Por todo ello y tras la disolución de Equipo 57, en su viaje artístico personal pero colectivo en el fondo, Serrano se ganó por derecho propio convertirse en uno de los artistas andaluces más importantes del último siglo, referente de muchos creadores de generaciones posteriores tanto en el arte como en la vida, y tan revolucionario como lo fue en los años 50. Una revolución hecha con humildad y sencillez.

Juan fue un enamorado del espacio cuyas piezas e intervenciones son resultado de una profunda síntesis racional y emocional que manipulaba tanto a través de la geometría como de los materiales. Desde 1967 hasta su jubilación Juan Serrano ejerció como arquitecto municipal en Córdoba, otra nueva vida que inició tras el adiós del Equipo, que ha dejado huellas en la ciudad contemporánea como la peatonalización del Bulevar del Gran Capitán.
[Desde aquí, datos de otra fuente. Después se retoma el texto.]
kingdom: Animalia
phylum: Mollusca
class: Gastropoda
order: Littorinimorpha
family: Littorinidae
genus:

Desde 2014 presidió la Asociación de Amigos de Madinat al Zahra llevando el arte contemporáneo hasta el conjunto arqueológico omeya.

El propósito científico de Juan fue en realidad artístico y humanístico. Un arte con dimensión emocional basado en actitudes tan deseables y nobles como la colectividad, la interconexión y la disolución del yo.